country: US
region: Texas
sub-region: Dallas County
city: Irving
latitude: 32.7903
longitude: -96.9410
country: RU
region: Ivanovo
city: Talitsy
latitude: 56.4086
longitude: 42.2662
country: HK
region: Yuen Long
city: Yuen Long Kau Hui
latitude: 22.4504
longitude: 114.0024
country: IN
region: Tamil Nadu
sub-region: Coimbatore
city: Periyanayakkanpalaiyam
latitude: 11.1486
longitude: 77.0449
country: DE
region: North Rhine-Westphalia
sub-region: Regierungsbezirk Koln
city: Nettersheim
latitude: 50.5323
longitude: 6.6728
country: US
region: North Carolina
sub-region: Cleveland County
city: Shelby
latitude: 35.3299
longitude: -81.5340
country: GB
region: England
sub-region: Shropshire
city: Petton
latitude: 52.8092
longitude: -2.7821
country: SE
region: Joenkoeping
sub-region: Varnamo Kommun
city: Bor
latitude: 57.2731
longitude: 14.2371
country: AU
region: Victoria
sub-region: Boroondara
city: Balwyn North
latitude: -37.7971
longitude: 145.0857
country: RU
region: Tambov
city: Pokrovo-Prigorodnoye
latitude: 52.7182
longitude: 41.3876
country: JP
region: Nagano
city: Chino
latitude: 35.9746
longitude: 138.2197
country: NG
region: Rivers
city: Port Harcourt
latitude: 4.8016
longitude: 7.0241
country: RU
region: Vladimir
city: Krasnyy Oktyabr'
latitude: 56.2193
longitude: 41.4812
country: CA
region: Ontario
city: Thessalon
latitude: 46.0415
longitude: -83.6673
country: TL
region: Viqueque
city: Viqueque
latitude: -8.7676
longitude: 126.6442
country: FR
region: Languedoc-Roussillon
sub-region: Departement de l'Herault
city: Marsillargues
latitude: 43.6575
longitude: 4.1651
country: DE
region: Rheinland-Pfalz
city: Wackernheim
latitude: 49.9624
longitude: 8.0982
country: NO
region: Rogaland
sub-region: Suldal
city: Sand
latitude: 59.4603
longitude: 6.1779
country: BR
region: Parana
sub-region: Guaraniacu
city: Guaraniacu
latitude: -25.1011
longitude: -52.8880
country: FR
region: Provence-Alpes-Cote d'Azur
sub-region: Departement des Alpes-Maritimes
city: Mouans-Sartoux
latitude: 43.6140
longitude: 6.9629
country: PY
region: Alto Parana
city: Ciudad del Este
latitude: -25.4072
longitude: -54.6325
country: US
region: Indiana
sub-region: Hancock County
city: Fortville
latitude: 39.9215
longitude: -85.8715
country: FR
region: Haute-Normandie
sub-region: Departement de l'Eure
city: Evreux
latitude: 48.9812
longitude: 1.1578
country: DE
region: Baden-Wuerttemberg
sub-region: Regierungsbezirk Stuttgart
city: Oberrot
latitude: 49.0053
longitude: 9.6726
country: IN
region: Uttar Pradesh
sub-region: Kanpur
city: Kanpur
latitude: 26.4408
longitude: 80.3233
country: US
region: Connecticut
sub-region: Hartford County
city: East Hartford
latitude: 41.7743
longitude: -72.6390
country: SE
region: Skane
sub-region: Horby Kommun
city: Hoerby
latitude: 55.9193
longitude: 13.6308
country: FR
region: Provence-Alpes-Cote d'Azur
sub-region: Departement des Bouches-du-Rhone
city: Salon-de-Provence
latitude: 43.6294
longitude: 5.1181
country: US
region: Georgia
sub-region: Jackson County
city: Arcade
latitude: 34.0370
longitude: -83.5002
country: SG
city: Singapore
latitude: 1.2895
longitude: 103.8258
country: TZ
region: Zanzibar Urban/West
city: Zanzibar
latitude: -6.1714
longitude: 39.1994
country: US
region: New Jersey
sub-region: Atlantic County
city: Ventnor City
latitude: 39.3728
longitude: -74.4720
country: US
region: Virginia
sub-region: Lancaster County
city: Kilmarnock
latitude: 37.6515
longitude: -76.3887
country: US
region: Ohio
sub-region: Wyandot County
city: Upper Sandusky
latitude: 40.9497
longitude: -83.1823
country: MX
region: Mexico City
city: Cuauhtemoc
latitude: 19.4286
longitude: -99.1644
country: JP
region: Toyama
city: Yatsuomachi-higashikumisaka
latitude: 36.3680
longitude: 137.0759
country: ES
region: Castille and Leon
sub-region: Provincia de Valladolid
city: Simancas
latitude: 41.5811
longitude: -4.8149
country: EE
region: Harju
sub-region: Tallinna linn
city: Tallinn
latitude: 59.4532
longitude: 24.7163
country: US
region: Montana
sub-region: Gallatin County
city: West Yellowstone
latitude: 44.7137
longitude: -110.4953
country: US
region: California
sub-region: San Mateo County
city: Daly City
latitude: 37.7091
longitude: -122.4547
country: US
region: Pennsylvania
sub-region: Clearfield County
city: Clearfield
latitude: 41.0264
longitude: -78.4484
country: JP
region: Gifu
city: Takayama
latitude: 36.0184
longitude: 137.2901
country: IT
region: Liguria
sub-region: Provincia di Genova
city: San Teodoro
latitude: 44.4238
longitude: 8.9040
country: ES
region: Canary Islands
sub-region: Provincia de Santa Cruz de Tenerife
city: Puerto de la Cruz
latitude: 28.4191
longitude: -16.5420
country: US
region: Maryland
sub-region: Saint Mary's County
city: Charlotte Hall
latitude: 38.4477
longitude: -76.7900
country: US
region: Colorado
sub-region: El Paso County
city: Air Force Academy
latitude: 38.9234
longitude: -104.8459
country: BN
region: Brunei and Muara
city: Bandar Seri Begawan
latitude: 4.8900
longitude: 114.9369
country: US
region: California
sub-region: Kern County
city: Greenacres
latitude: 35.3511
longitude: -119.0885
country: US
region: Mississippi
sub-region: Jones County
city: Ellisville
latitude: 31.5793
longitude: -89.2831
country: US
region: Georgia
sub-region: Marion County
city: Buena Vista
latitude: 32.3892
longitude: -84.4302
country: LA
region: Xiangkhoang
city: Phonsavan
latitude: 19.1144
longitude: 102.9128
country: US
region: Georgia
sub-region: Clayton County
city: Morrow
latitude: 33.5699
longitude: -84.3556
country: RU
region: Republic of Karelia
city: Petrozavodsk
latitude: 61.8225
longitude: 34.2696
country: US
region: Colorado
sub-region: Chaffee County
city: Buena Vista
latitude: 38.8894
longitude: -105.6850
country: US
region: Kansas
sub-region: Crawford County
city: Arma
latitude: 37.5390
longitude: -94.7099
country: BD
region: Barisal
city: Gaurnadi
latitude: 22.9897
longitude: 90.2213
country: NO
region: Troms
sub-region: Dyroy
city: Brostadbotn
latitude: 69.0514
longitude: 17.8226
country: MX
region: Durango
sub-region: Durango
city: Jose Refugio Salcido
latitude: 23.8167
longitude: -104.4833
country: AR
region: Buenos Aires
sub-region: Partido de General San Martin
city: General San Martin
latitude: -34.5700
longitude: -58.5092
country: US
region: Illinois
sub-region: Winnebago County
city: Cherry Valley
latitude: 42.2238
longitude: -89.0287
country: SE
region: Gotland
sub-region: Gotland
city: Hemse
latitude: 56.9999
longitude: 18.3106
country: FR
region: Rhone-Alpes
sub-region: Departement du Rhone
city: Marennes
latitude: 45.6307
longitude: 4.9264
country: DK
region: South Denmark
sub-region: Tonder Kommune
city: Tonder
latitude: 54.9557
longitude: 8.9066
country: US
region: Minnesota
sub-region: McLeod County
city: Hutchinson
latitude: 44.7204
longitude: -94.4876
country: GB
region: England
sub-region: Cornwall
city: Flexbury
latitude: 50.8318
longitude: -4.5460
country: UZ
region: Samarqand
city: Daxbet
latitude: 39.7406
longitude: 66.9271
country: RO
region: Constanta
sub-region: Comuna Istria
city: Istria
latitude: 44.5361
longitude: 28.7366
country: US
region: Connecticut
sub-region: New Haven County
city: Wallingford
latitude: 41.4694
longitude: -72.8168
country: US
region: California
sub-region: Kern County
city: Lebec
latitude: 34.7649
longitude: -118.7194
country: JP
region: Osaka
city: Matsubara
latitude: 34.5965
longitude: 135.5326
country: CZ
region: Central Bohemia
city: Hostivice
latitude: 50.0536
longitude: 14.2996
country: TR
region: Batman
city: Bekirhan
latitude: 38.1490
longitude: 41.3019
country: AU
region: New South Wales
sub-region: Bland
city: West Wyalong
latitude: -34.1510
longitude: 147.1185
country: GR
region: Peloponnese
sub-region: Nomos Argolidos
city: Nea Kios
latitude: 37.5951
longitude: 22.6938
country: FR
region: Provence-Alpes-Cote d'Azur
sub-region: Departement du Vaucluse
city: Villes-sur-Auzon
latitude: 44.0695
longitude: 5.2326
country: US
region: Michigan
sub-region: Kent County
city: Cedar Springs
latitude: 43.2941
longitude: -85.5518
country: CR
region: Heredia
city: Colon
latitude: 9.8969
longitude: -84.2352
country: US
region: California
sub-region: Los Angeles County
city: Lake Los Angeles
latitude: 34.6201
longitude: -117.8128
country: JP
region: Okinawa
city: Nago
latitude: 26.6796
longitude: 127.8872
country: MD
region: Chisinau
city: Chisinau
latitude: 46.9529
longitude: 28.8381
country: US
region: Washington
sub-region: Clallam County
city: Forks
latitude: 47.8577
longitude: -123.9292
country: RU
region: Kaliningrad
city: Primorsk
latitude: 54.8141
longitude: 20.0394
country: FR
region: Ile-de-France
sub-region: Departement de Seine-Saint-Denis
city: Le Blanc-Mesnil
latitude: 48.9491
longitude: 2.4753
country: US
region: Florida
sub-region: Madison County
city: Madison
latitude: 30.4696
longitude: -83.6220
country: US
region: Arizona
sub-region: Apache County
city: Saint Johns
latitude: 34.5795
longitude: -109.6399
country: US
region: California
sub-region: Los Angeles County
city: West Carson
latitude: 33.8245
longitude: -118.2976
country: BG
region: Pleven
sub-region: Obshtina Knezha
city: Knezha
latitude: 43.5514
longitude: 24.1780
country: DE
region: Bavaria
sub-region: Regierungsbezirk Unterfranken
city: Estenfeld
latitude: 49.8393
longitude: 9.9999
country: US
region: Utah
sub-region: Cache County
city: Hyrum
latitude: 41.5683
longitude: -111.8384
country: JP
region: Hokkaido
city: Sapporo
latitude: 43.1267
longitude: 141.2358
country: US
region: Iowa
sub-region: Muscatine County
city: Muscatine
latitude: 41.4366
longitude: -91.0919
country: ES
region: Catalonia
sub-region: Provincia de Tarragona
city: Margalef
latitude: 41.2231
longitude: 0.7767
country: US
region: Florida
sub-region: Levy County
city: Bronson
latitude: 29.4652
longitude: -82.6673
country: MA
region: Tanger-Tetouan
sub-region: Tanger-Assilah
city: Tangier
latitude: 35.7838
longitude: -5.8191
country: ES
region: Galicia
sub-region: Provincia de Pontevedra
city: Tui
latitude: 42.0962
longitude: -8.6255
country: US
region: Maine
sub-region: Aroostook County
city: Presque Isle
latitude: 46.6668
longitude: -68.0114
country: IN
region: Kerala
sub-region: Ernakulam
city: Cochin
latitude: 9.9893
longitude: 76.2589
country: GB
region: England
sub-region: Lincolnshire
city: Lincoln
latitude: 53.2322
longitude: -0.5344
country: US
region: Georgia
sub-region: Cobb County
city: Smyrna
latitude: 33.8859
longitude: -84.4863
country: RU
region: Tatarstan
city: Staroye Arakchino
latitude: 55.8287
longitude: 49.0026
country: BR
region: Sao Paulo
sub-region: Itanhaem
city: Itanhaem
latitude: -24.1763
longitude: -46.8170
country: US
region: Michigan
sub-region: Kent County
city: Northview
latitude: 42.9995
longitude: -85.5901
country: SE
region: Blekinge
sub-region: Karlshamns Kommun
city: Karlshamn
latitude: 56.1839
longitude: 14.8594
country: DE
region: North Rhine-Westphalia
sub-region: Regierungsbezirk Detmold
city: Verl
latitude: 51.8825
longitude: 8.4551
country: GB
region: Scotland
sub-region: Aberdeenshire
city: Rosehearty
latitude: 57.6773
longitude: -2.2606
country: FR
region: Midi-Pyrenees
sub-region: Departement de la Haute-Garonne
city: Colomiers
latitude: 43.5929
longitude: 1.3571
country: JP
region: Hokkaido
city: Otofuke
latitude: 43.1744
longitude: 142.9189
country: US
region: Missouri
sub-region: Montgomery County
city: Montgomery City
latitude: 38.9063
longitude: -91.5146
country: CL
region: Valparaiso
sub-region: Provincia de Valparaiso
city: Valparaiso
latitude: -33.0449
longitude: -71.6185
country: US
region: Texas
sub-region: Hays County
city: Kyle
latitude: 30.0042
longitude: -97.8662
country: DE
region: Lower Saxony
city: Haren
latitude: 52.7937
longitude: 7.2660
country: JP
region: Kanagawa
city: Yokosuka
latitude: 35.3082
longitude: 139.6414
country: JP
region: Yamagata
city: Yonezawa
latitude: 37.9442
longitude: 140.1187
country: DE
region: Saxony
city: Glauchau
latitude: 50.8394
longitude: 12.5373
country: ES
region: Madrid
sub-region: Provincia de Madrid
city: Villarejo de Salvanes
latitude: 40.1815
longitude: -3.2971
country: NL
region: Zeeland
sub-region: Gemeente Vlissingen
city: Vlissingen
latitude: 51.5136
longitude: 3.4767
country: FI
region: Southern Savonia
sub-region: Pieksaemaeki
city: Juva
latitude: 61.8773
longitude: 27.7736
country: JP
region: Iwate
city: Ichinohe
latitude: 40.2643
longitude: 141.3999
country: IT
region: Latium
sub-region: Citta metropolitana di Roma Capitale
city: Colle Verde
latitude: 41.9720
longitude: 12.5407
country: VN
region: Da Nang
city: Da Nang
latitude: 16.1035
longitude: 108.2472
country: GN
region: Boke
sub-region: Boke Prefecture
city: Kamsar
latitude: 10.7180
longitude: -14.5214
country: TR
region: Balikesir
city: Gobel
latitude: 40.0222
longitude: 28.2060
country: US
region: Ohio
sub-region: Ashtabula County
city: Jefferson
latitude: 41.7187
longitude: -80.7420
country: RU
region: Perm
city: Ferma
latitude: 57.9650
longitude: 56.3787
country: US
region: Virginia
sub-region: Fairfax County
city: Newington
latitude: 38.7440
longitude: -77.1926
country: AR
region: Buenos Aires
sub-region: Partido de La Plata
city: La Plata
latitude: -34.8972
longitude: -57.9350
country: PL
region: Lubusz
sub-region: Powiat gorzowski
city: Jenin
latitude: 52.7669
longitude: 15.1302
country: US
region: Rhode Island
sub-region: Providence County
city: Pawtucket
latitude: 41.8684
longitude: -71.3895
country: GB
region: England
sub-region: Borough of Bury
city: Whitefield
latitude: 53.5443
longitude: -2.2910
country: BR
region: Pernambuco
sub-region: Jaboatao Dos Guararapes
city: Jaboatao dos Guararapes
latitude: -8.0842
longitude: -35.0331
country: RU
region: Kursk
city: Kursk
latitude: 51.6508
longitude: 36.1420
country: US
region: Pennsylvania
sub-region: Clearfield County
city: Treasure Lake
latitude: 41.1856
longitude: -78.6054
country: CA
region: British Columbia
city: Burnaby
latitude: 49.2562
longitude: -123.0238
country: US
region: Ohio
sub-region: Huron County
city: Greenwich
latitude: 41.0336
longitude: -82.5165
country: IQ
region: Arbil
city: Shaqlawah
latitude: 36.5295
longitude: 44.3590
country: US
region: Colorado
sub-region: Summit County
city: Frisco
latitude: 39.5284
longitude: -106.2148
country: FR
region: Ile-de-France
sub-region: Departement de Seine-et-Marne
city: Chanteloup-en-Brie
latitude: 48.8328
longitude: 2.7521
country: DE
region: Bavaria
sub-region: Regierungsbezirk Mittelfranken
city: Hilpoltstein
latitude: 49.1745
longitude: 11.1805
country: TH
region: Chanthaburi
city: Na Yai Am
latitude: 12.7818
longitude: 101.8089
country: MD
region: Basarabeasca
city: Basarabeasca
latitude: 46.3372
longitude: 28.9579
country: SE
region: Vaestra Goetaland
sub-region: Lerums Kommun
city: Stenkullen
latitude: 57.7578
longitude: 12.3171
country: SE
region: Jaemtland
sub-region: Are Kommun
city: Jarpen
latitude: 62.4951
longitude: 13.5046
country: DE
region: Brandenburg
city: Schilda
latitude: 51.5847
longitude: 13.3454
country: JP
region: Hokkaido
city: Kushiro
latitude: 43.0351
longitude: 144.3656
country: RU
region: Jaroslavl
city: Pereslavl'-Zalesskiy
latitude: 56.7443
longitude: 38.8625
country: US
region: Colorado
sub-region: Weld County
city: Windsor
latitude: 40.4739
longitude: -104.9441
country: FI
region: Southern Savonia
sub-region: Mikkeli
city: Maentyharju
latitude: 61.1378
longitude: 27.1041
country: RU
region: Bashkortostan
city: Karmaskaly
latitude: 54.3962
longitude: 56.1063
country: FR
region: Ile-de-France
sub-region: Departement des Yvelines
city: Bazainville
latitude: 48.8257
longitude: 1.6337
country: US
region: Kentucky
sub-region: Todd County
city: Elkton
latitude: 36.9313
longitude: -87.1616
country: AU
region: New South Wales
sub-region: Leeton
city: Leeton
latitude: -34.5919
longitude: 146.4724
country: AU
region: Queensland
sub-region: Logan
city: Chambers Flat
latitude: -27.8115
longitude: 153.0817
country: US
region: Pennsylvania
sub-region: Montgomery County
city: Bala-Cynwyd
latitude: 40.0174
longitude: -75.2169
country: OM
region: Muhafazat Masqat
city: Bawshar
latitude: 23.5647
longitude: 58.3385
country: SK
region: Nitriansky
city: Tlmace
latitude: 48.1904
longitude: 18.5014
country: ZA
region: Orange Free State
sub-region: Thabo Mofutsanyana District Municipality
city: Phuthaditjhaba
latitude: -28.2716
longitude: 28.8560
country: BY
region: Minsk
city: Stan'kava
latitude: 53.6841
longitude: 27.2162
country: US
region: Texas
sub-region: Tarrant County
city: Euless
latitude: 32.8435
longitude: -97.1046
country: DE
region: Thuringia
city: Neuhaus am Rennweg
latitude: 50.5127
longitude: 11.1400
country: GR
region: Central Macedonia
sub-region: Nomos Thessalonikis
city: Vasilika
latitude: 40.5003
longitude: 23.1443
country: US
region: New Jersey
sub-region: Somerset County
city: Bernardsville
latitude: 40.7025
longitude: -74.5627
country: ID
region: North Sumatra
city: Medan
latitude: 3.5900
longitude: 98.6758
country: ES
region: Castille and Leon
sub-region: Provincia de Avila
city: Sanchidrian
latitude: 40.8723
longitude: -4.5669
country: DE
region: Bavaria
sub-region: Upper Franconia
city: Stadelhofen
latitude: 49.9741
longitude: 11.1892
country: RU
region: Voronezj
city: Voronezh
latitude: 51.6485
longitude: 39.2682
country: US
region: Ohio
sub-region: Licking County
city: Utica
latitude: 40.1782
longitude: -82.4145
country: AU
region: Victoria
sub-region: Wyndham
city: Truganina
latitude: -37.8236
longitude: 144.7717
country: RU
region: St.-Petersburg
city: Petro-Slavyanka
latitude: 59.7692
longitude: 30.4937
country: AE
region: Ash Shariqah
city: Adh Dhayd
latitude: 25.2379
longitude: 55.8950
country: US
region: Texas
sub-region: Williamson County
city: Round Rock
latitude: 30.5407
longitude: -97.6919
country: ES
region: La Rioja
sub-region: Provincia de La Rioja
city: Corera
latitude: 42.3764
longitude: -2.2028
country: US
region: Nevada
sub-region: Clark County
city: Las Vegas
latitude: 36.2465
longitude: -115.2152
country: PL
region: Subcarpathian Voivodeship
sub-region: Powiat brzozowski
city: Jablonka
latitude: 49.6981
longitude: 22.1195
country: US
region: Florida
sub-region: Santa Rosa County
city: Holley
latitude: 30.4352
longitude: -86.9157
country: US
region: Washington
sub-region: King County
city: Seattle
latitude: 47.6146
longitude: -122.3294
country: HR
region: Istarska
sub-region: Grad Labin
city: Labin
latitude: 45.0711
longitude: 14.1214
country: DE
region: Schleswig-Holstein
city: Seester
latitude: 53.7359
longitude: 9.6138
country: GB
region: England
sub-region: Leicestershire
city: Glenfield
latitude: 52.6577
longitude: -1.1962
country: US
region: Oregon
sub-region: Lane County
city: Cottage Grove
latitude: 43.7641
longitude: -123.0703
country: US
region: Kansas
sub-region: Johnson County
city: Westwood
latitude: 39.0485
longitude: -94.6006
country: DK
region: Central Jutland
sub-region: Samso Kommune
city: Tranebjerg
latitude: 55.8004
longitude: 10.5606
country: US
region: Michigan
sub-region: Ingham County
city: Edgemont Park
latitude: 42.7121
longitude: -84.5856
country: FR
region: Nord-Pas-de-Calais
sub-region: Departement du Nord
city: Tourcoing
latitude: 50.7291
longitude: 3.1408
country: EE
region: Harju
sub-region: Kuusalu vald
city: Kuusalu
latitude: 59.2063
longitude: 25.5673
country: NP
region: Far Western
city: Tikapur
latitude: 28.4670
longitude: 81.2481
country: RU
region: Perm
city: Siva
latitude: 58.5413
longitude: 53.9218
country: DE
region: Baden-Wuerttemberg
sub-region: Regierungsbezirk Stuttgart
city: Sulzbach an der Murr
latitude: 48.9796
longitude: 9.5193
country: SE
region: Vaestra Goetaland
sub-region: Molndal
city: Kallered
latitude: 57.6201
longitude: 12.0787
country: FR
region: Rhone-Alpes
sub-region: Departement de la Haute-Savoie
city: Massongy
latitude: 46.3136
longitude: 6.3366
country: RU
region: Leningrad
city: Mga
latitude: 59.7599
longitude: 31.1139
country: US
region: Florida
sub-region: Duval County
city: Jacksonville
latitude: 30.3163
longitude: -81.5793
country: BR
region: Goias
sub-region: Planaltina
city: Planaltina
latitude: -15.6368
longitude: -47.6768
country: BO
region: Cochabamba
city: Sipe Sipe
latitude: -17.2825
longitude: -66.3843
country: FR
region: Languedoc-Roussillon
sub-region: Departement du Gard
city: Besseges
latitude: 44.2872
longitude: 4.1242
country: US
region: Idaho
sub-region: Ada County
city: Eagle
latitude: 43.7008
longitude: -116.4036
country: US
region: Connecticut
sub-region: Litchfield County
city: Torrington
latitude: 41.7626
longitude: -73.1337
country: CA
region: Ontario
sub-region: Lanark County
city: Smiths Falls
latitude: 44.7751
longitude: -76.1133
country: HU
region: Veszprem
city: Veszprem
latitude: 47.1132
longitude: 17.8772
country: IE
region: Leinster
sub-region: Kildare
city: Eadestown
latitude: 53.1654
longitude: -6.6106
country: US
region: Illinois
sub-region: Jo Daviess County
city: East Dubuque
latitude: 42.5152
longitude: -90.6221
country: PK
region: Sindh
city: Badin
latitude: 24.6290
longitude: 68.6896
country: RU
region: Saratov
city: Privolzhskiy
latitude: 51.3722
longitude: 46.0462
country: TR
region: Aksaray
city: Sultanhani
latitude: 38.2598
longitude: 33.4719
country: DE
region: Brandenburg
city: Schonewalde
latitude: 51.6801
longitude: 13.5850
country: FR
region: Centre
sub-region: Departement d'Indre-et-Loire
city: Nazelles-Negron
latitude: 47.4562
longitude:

# # # # # # #

Put the lines of the data above into a JSON list of strings, one string per line, starting at the line that contains "latitude: 52.7669" and ending at the line that contains "region: Jaemtland", with both of those lines included. Include only the lines in that span and leave out any blank lines.

[
  "latitude: 52.7669",
  "longitude: 15.1302",
  "country: US",
  "region: Rhode Island",
  "sub-region: Providence County",
  "city: Pawtucket",
  "latitude: 41.8684",
  "longitude: -71.3895",
  "country: GB",
  "region: England",
  "sub-region: Borough of Bury",
  "city: Whitefield",
  "latitude: 53.5443",
  "longitude: -2.2910",
  "country: BR",
  "region: Pernambuco",
  "sub-region: Jaboatao Dos Guararapes",
  "city: Jaboatao dos Guararapes",
  "latitude: -8.0842",
  "longitude: -35.0331",
  "country: RU",
  "region: Kursk",
  "city: Kursk",
  "latitude: 51.6508",
  "longitude: 36.1420",
  "country: US",
  "region: Pennsylvania",
  "sub-region: Clearfield County",
  "city: Treasure Lake",
  "latitude: 41.1856",
  "longitude: -78.6054",
  "country: CA",
  "region: British Columbia",
  "city: Burnaby",
  "latitude: 49.2562",
  "longitude: -123.0238",
  "country: US",
  "region: Ohio",
  "sub-region: Huron County",
  "city: Greenwich",
  "latitude: 41.0336",
  "longitude: -82.5165",
  "country: IQ",
  "region: Arbil",
  "city: Shaqlawah",
  "latitude: 36.5295",
  "longitude: 44.3590",
  "country: US",
  "region: Colorado",
  "sub-region: Summit County",
  "city: Frisco",
  "latitude: 39.5284",
  "longitude: -106.2148",
  "country: FR",
  "region: Ile-de-France",
  "sub-region: Departement de Seine-et-Marne",
  "city: Chanteloup-en-Brie",
  "latitude: 48.8328",
  "longitude: 2.7521",
  "country: DE",
  "region: Bavaria",
  "sub-region: Regierungsbezirk Mittelfranken",
  "city: Hilpoltstein",
  "latitude: 49.1745",
  "longitude: 11.1805",
  "country: TH",
  "region: Chanthaburi",
  "city: Na Yai Am",
  "latitude: 12.7818",
  "longitude: 101.8089",
  "country: MD",
  "region: Basarabeasca",
  "city: Basarabeasca",
  "latitude: 46.3372",
  "longitude: 28.9579",
  "country: SE",
  "region: Vaestra Goetaland",
  "sub-region: Lerums Kommun",
  "city: Stenkullen",
  "latitude: 57.7578",
  "longitude: 12.3171",
  "country: SE",
  "region: Jaemtland"
]